*Your goal:* Without any of their pictures, return all of the records exactly.
=== Section Start ===
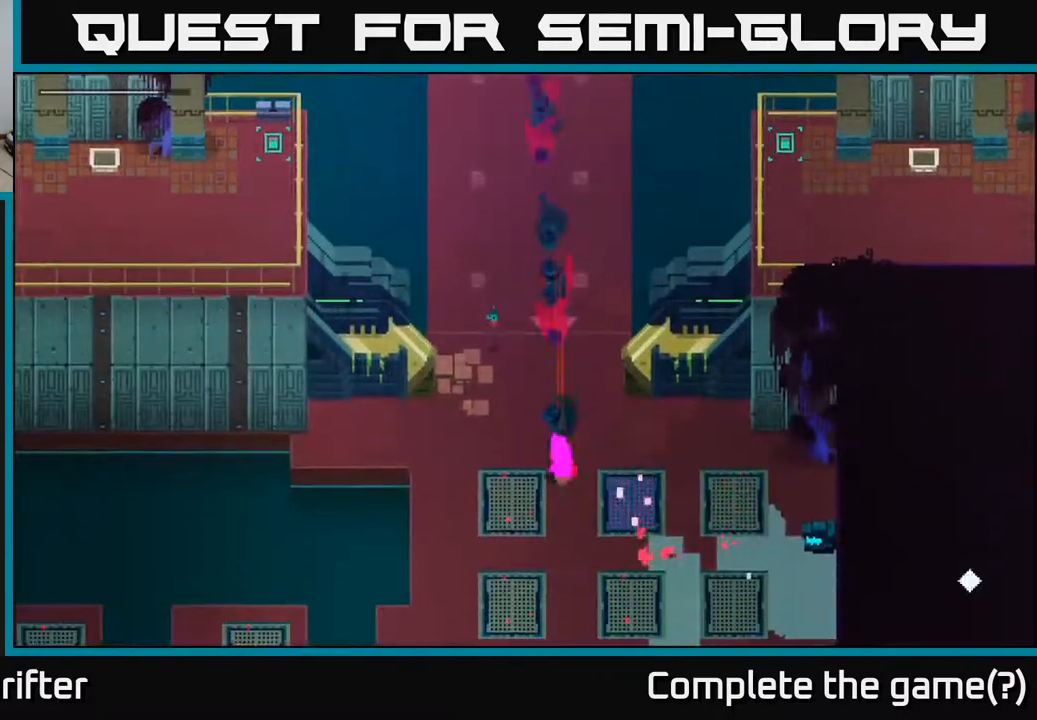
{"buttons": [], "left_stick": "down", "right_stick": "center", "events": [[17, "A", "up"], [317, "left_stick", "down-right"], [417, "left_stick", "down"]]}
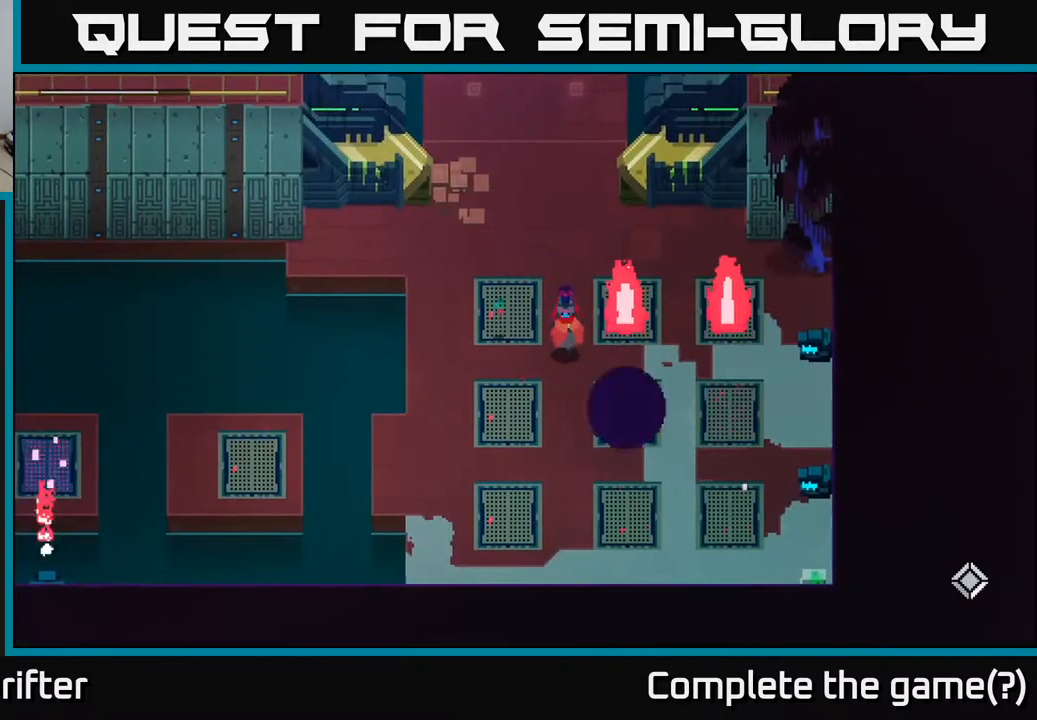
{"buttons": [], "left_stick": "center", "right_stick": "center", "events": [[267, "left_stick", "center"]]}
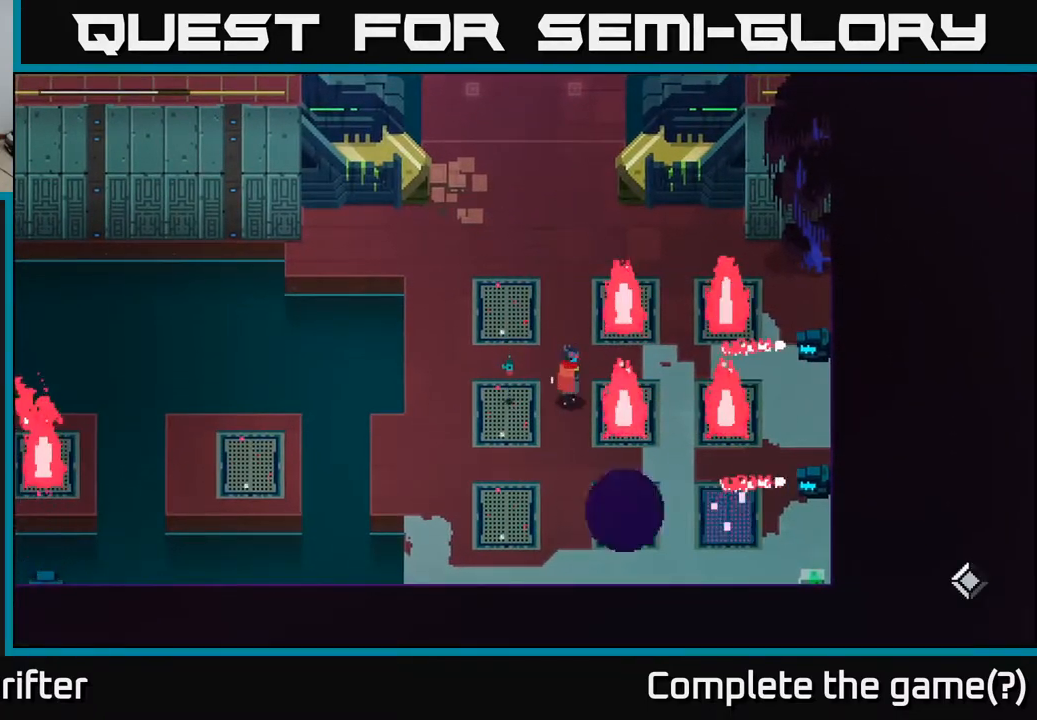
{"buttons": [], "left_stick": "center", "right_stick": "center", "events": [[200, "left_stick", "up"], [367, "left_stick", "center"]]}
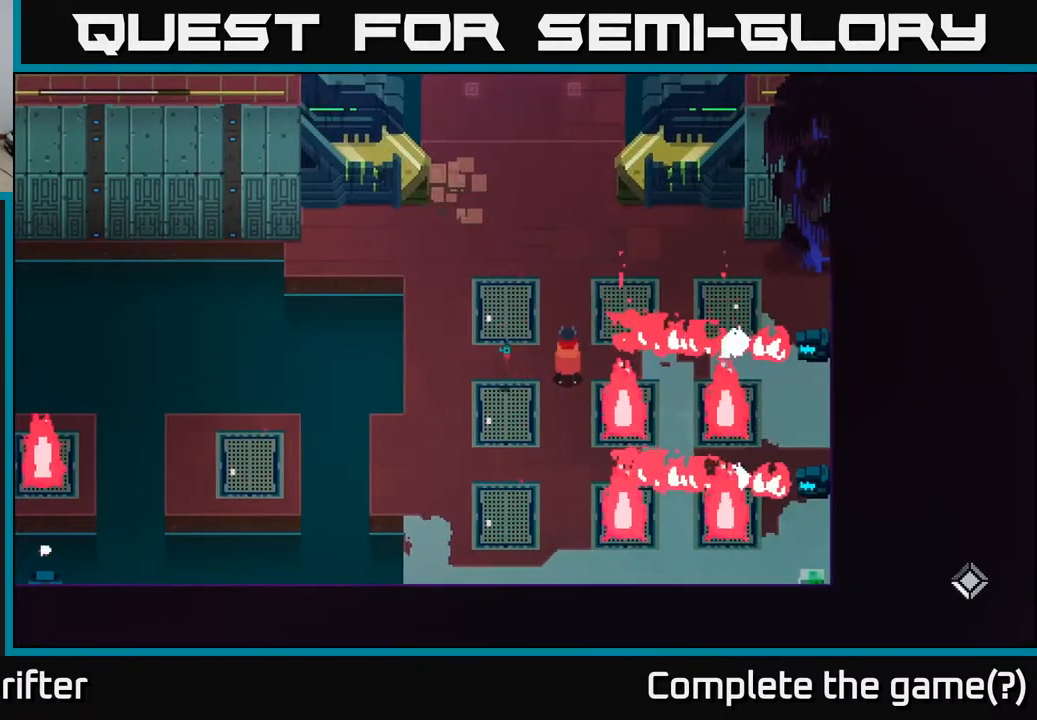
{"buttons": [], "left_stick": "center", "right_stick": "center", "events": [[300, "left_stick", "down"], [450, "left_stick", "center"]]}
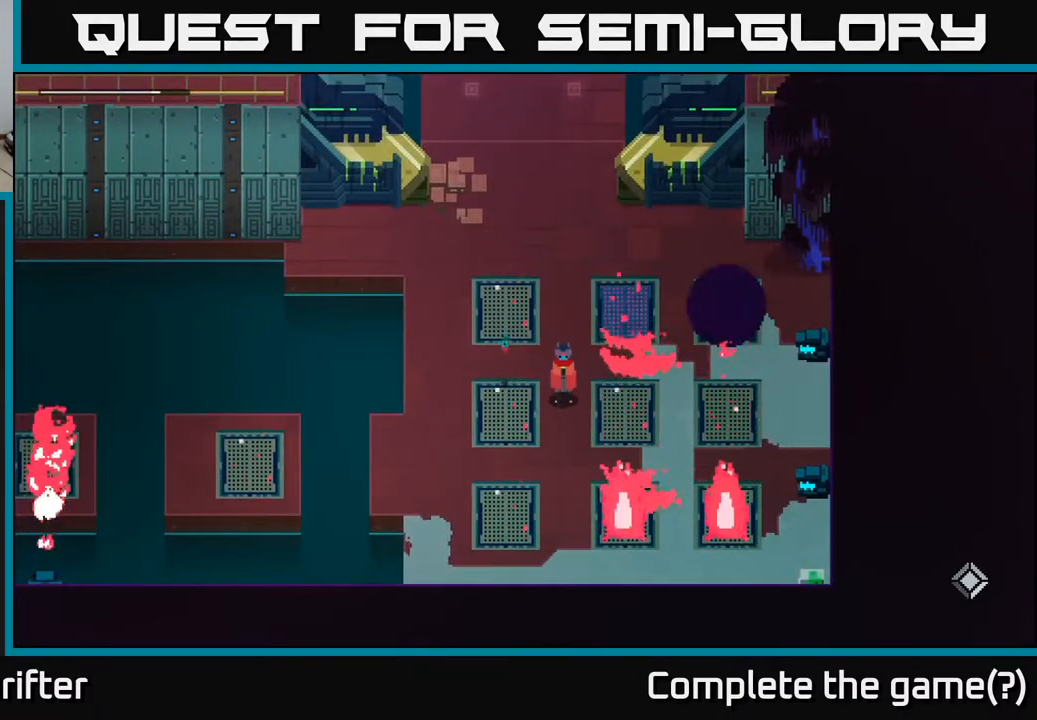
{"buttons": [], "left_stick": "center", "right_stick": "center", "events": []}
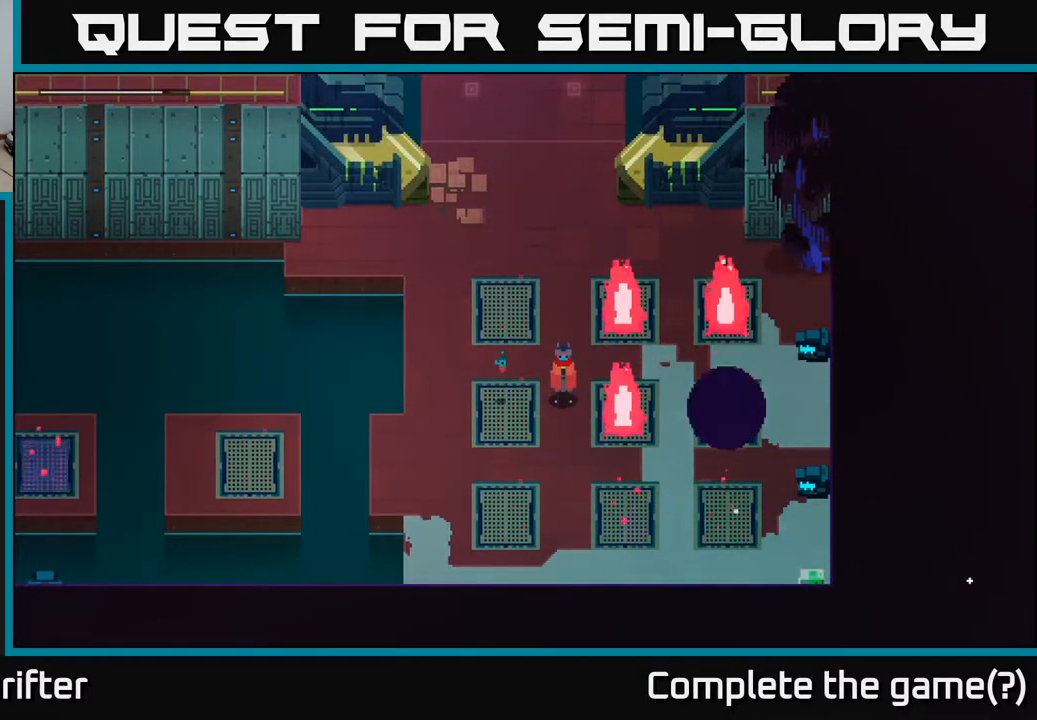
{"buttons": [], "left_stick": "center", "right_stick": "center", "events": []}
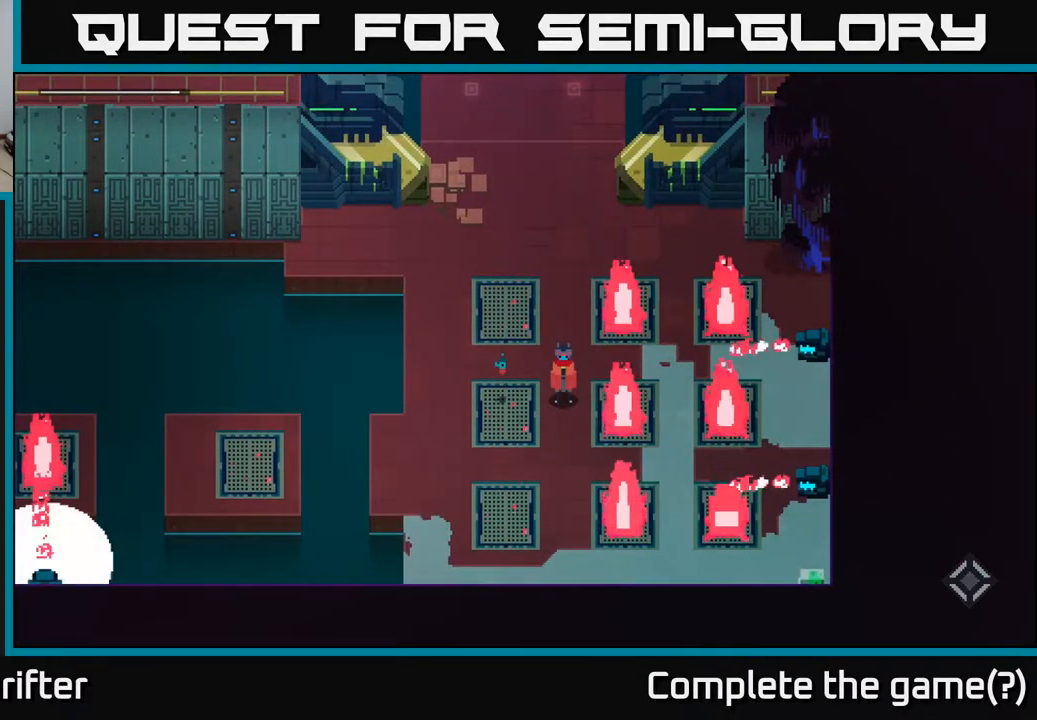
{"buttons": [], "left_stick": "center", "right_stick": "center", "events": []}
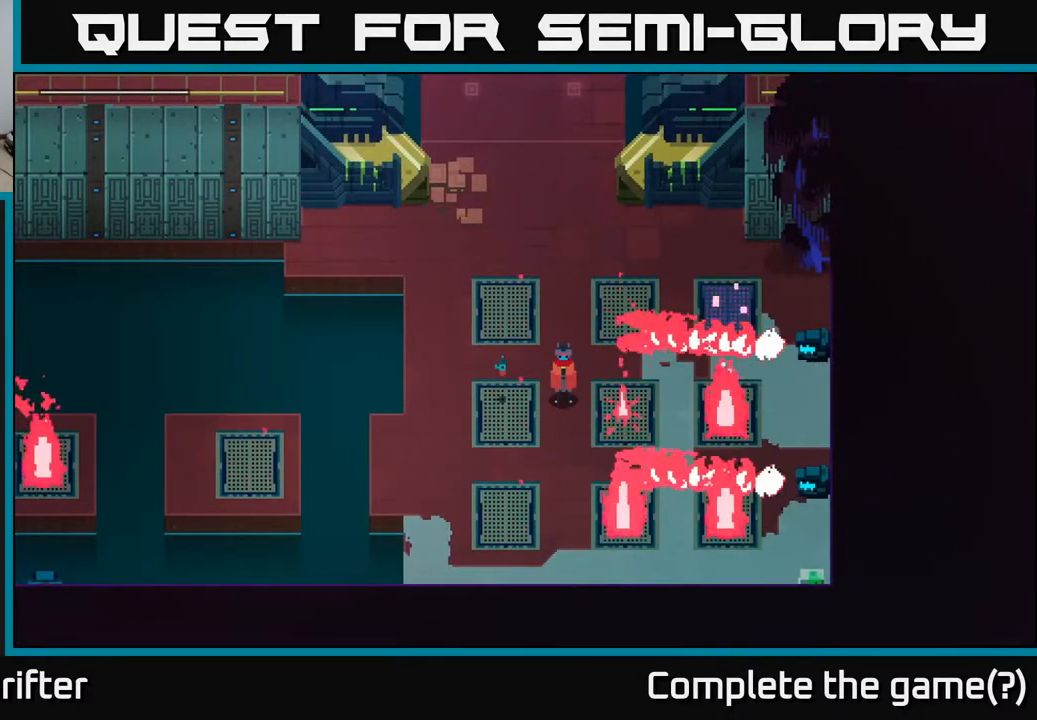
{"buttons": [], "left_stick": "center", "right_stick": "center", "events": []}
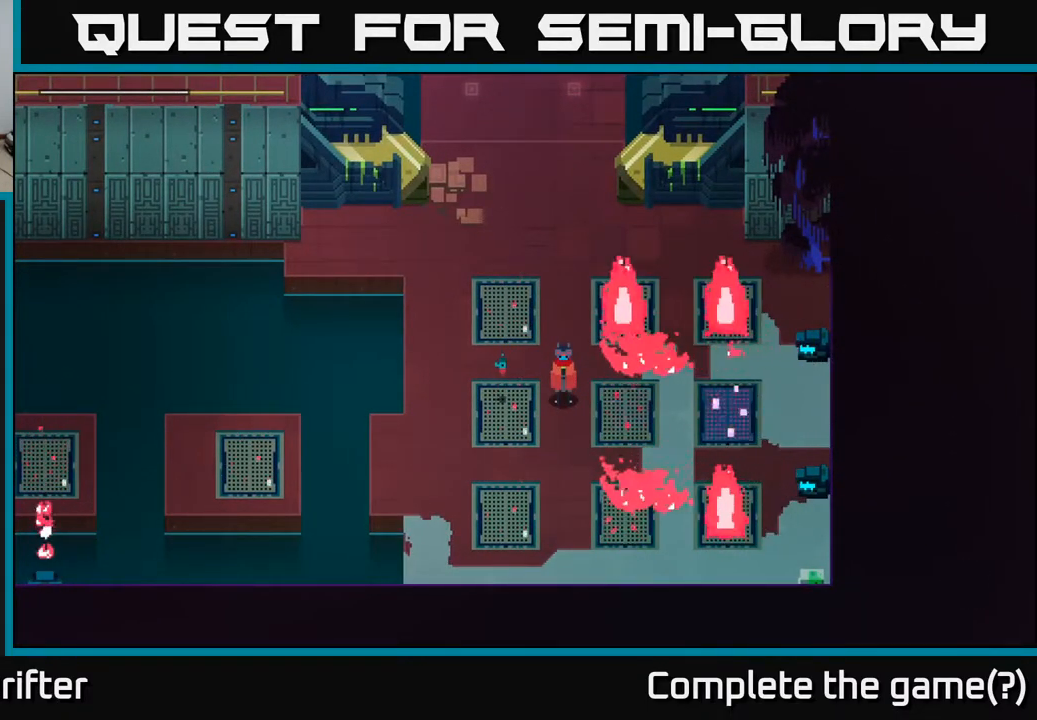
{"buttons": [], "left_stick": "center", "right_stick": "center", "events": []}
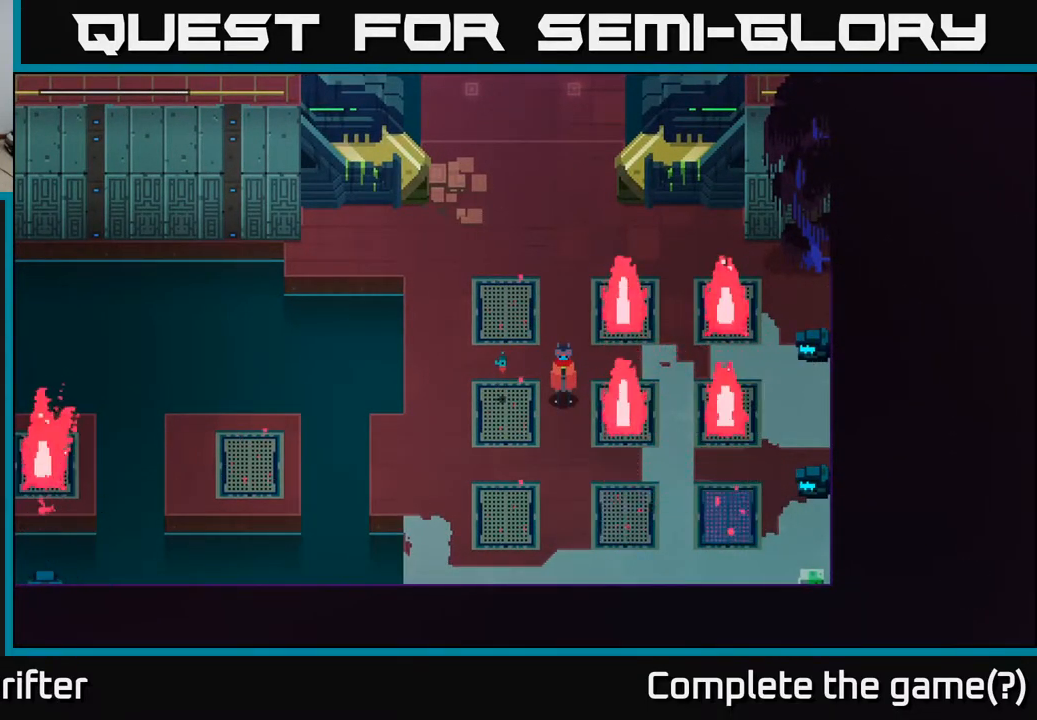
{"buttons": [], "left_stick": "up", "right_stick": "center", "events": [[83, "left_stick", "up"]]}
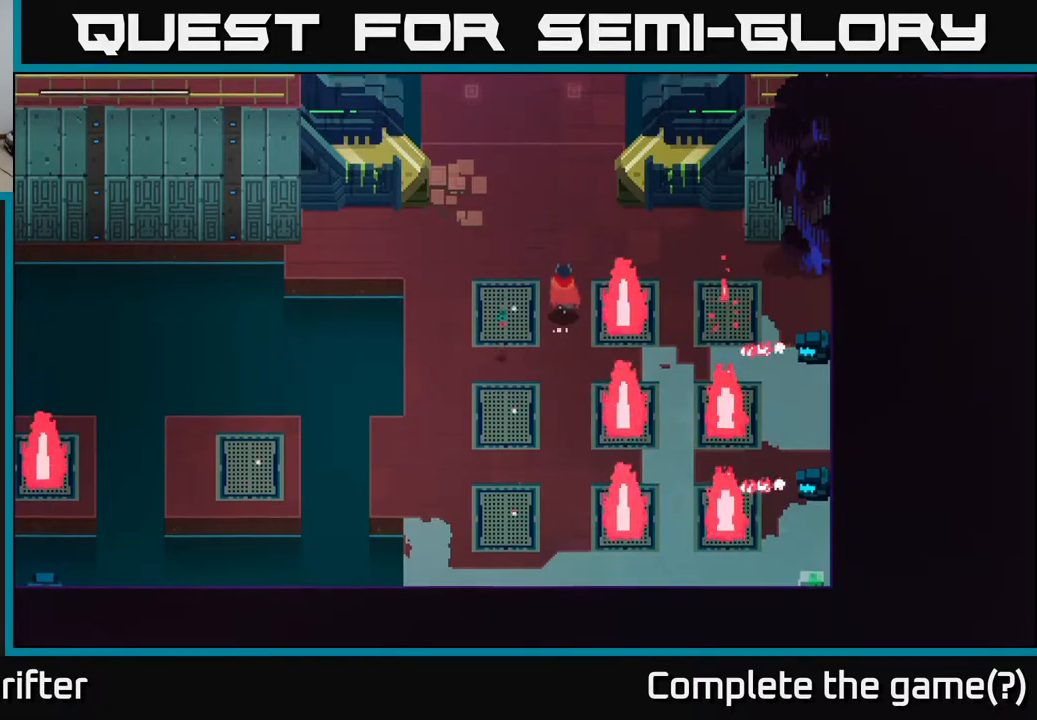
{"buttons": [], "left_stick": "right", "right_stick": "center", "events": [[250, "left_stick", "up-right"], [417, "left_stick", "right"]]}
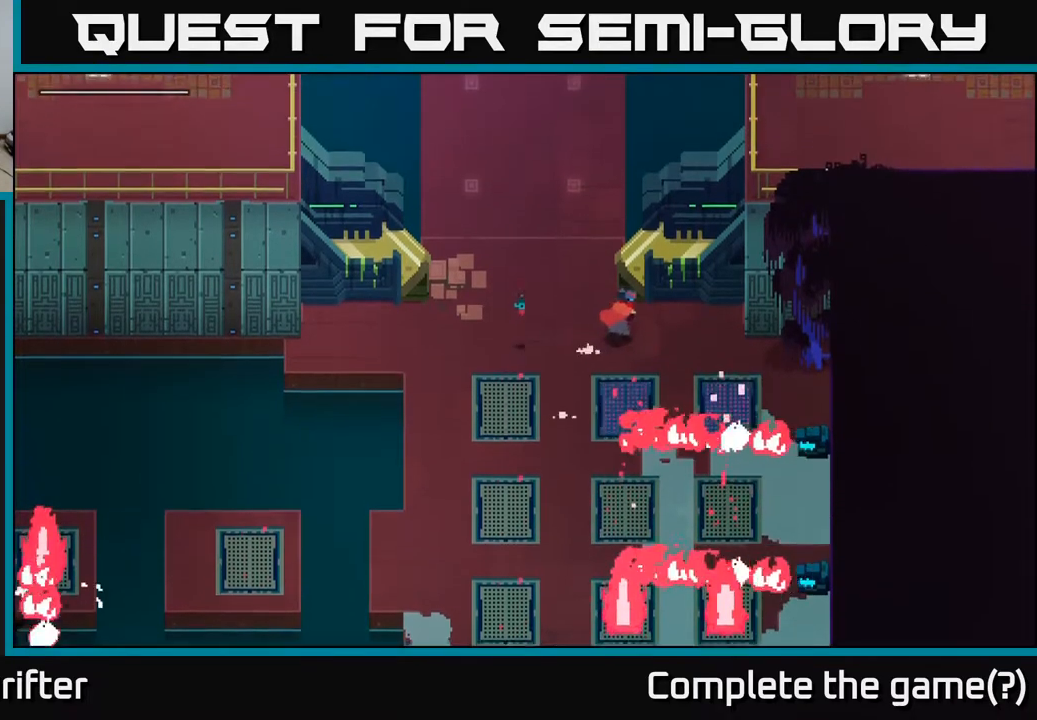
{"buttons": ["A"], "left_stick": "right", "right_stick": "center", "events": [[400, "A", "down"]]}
=== Section End ===
*Response to this exercise:*
{"buttons": [], "left_stick": "down", "right_stick": "center", "events": [[17, "A", "up"], [317, "left_stick", "down-right"], [417, "left_stick", "down"]]}
{"buttons": [], "left_stick": "center", "right_stick": "center", "events": [[267, "left_stick", "center"]]}
{"buttons": [], "left_stick": "center", "right_stick": "center", "events": [[200, "left_stick", "up"], [367, "left_stick", "center"]]}
{"buttons": [], "left_stick": "center", "right_stick": "center", "events": [[300, "left_stick", "down"], [450, "left_stick", "center"]]}
{"buttons": [], "left_stick": "center", "right_stick": "center", "events": []}
{"buttons": [], "left_stick": "center", "right_stick": "center", "events": []}
{"buttons": [], "left_stick": "center", "right_stick": "center", "events": []}
{"buttons": [], "left_stick": "center", "right_stick": "center", "events": []}
{"buttons": [], "left_stick": "center", "right_stick": "center", "events": []}
{"buttons": [], "left_stick": "up", "right_stick": "center", "events": [[83, "left_stick", "up"]]}
{"buttons": [], "left_stick": "right", "right_stick": "center", "events": [[250, "left_stick", "up-right"], [417, "left_stick", "right"]]}
{"buttons": ["A"], "left_stick": "right", "right_stick": "center", "events": [[400, "A", "down"]]}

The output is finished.